- UK GDP mom, BOC Monetary policy meeting, and US CPI are the key risk events lined up
- The US dollar responded negatively to the mixed June NFP
- We expect Bank of Canada to hike interest rate to 1.5%
Review: In response to the dollar weakness, EUR, GBP, AUD and NZD off from the June lows. Trade uncertainties and the mixed June non-farm payroll helped these pairs to bid last week.
With the start of the second week, Brexit news dragged the cable slightly.
News: The Brexit Department confirmed that former Minister David Davis has resigned from public office reported by Wallstreetcn.
- In the EA, German factory orders helped the euro to bounce last week. We learned that New orders in manufacturing had increased in May 2018 by 2.6% from the April 2018 a decrease of 1.6%. Looking ahead it’s a reasonably quiet week except for official export German data.
- In the UK, political uncertainties just have been started weighing the pound in an early Asian bid. The week ahead, the UK monthly GDP is the more interest event to watch. It’s a way of keeping track of how the UK economy is doing. The Office for the National Statistics shifted from quarterly to monthly GDP releases from this week. This week’s ONS report covers the March-May. We still believe, looking over the coming weeks, the official data prints will pave the way to the Q3 rate hike. Recent better than expected PMI survey data (Services PMI) push the August BOE rate hike probability to nearly 80.00%.

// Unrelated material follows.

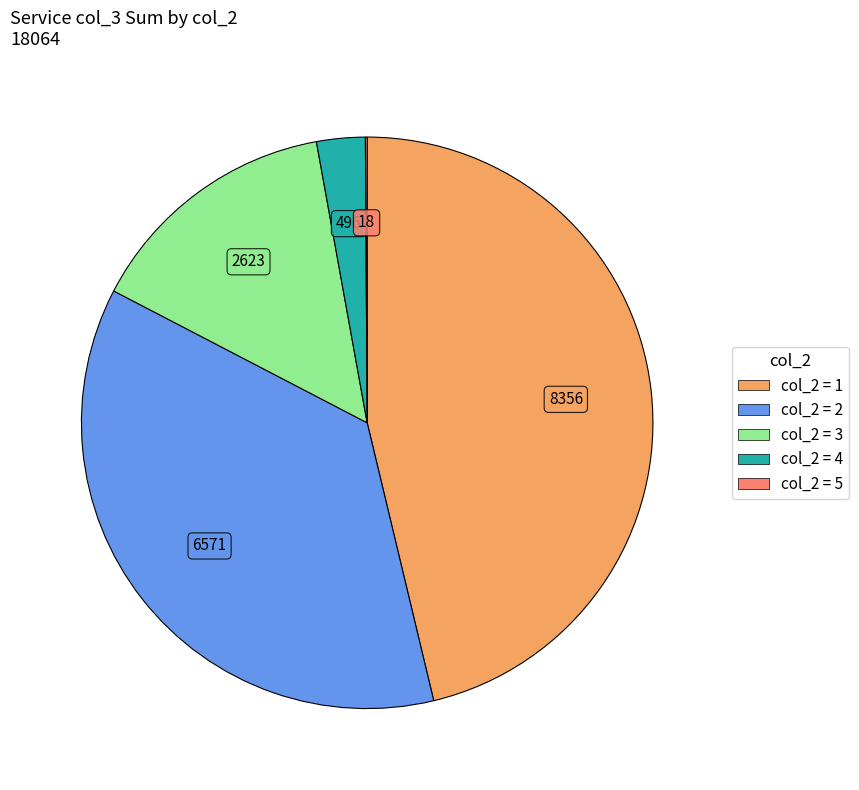

Does any single category account for the majority?

No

- In the US, June CPI is the principal risk event scheduled on Thursday. The Consumer Price Index (CPI) measures the change in prices paid by consumers for goods. In May, the CPI increased 0.2% after rising 0.2% in April. We expect both the headline CPI and core CPI remain unchanged again at 0.2%. Moreover, we are more interesting to watch the Trade war headlines and NATO.
- Turning to the Central bank meeting, we expect Bank of Canada to hike interest rate to 1.5% in its Wednesday meeting. In the April BOC meeting, the bank said, “GDP growth in the first quarter was weaker than the Bank had expected, but should rebound in the second quarter, resulting in 2 percent average growth in the first half of 2018.” The bank also highlighted “Slower economic growth in the first quarter primarily reflects weakness in two areas, the housing market, and exports.”
Chart of the week: USDCAD
Bulls will regain strength well above 1.3165 with targets 1.3220 and 1.3280. Support zones remain between 1.3000-1.2920. In case of a dovish take, the cross USDCAD could be rebound to 1.3280-1.3300 levels.
It is important to always keep in mind the risks involved in trading with leveraged instruments.